Kraftfahrzeuggewerbe klagt über Steuerstreit und hohe Spritpreise

(lifePR) (Bad Windsheim, ) Die Hängepartie bei der Reform der Kfz-Steuer und die ständig steigenden Kraftstoffpreise belasten den deutschen Automarkt, sagte der für drei Jahre wiedergewählte Präsident des deutschen Kraftfahrzeuggewerbes (ZDK), Robert Rademacher (68), am Dienstag in Berlin. Am gleichen Tag meldete das Kraftfahrt Bundesamt (KBA) 6,2 Prozent weniger Neuzulassungen im Mai im Vergleich zum Vorjahresmonat. Rademacher forderte denn auch von der Politik die Wiederaufnahme der Kfz-Steuer in das Klimapaket, über das die Bundesregierung am 18. Juni entscheiden will. Andernfalls müsse sie eingestehen, dass die umweltpolitisch und wirtschaftlich sinnvolle Steuerreform zwischen den Mühlsteinen des Vorwahlkampfes zerrieben wurde. Nach einer vom ZDK in Auftrag gegebenen Forsa-Umfrage vom Mai führte der Streit um eine CO2-basierte Steuer zur Verunsicherung der Autofahrer. Nur noch zwölf Prozent der Befragten planen in diesem oder im nächsten Jahr einen Privatautokauf. (zum Vergleich: 2007 waren es 16 Prozent, im Jahr 2000 sogar 24 Prozent).
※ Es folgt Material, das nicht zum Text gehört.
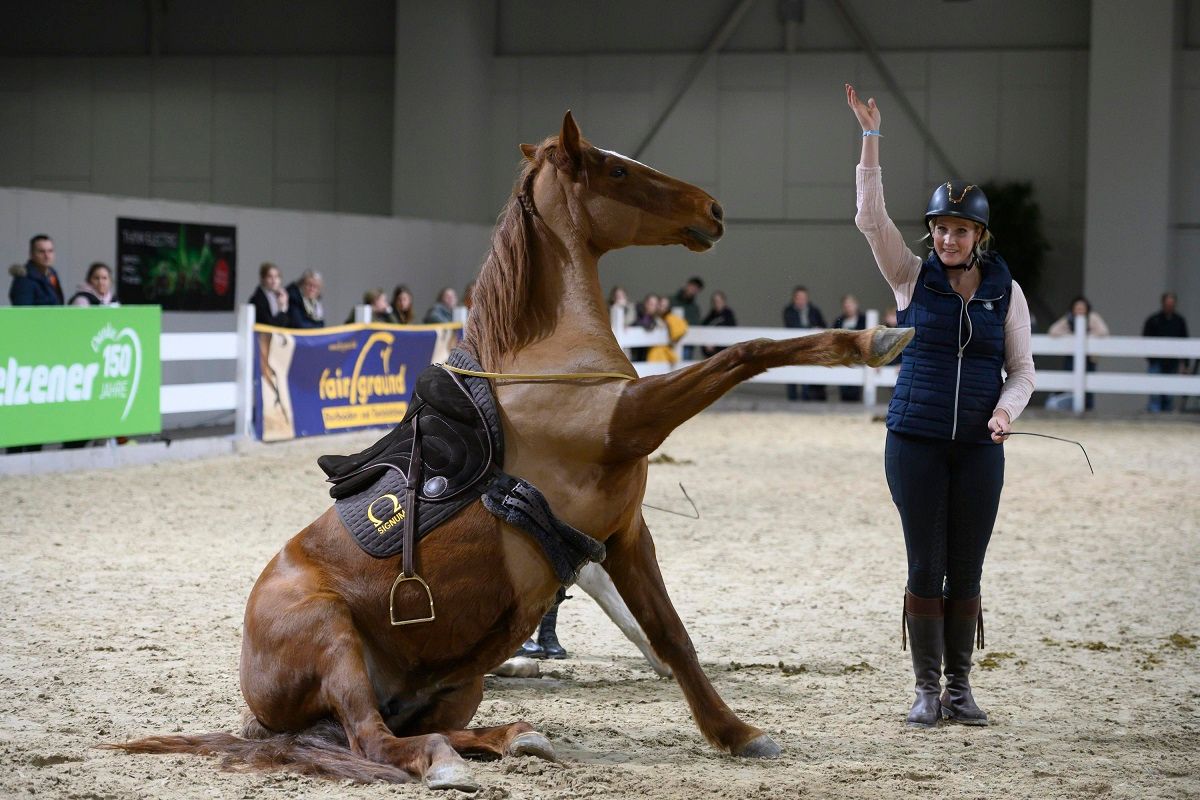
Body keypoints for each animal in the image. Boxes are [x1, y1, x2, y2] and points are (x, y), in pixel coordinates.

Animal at [110, 111, 913, 791]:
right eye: (614, 169)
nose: (712, 209)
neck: (548, 357)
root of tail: (257, 703)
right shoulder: (632, 421)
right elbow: (743, 352)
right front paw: (872, 340)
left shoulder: (625, 534)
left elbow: (671, 636)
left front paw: (736, 733)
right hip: (333, 637)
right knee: (372, 740)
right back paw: (443, 762)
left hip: (458, 683)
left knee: (396, 731)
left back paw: (512, 736)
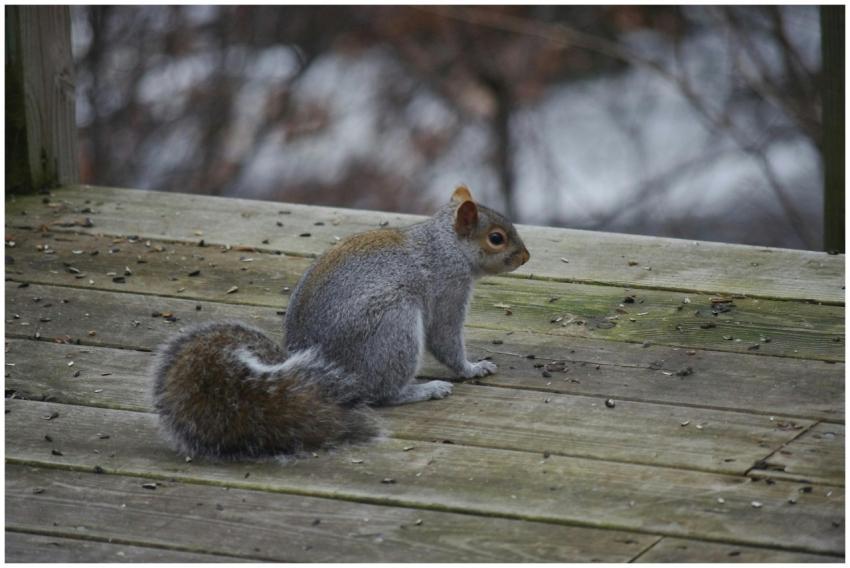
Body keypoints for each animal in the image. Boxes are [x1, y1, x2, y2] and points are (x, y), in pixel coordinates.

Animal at [151, 186, 530, 460]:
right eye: (496, 238)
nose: (526, 257)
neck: (446, 245)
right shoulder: (448, 289)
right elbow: (445, 338)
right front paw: (473, 368)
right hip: (393, 326)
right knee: (381, 394)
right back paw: (424, 390)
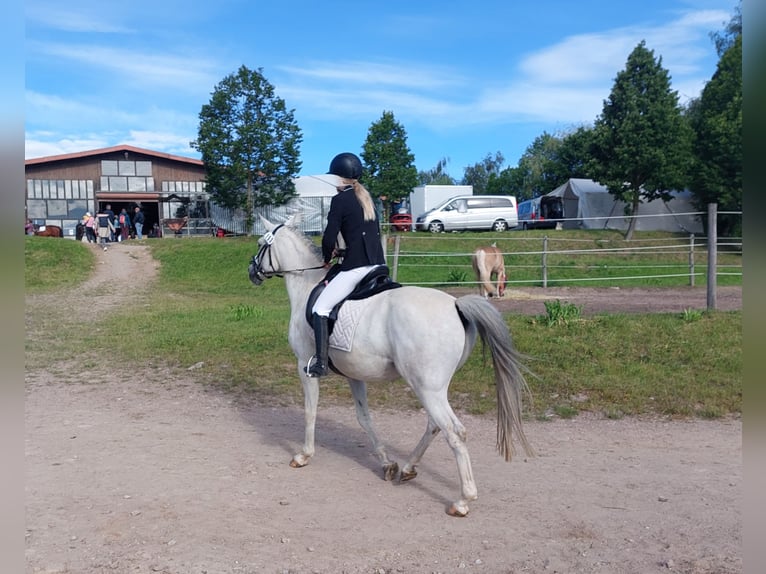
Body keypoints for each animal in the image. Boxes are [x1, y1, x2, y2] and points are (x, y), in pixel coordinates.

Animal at [252, 215, 536, 516]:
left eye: (260, 244)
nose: (252, 271)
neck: (307, 283)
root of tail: (456, 305)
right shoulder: (354, 374)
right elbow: (364, 418)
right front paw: (387, 463)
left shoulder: (304, 366)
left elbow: (310, 411)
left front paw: (304, 455)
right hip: (434, 388)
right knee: (434, 425)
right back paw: (408, 468)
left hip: (426, 388)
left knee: (454, 432)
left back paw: (462, 501)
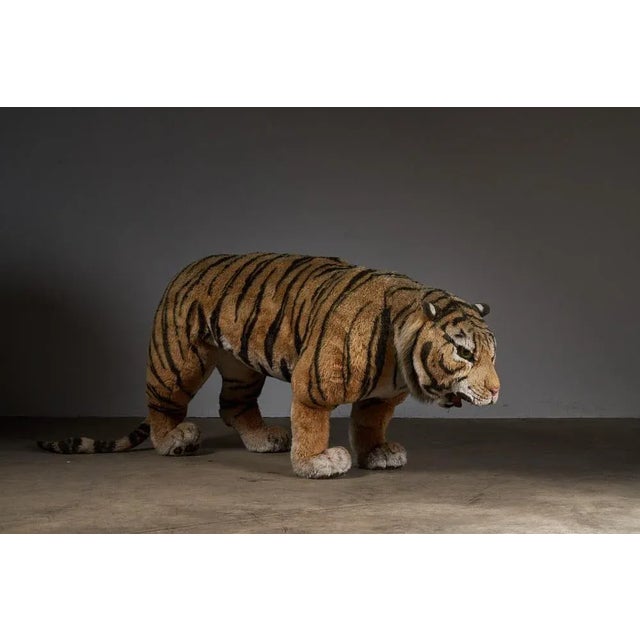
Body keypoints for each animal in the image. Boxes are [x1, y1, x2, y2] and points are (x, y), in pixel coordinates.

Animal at [38, 252, 500, 479]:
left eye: (493, 356)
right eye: (464, 353)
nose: (496, 391)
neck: (401, 361)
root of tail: (185, 269)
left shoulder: (380, 397)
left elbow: (369, 424)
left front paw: (377, 452)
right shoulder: (314, 382)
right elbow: (312, 424)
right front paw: (317, 463)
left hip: (241, 367)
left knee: (232, 405)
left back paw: (264, 438)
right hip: (179, 360)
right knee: (161, 406)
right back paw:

Aus Kostengründen schieben 14 Prozent den vorgesehenen Autokauf auf. Nach dem Spritpreissprung auf über 1,50 Euro sei der Auftragseingang bei den 39 500 Autohäusern und Werkstätten im Verband spürbar zurückgegangen, erklärte Rademacher. Jeder vierte Dieselfahrer überlege sich wegen der hohen Dieselkosten beim nächsten Kauf den Umstieg auf ein Benzin-Modell. Die Präferenz für einen Diesel mit Partikelfilter ging von 30 Prozent im Jahr 2007 auf aktuell 19 Prozent zurück. Nachdem die Servicepreise bereits in den ersten vier Monaten 2008 um drei Prozent auf durchschnittlich 65 Euro pro Werkstattstunde gestiegen sind, schloss Rademacher weitere Erhöhungen bei der Mehrzahl der Betriebe für dieses Jahr nicht aus. Die Spanne für die Werkstattstunde betrage je nach Standort und Marke zwischen 45 und 120 Euro. Fahrzeuge ab einem Alter von acht Jahren würden wieder zunehmend außerhalb der Branche gewartet und repariert. Der Anteil von "Do it yourself" und Schwarzarbeit in diesem Segment liege bei etwa 15 Prozent. Dies entspreche einem Volumen von 4,7 Millionen Aufträgen (2006: 3,2 Millionen). Das Gebrauchtwagengeschäft werde zunehmend von den Fahrverboten in den Umweltzonen bestimmt, sagte Rademacher voraus. Von den befragten Verbandsmitgliedern wollen rund 70 Prozent künftig nur noch Gebrauchte mit grüner Umweltplakette zukaufen. Der ZDK vertritt 39 750 Betriebe mit insgesamt 468 000 Mitarbeitern.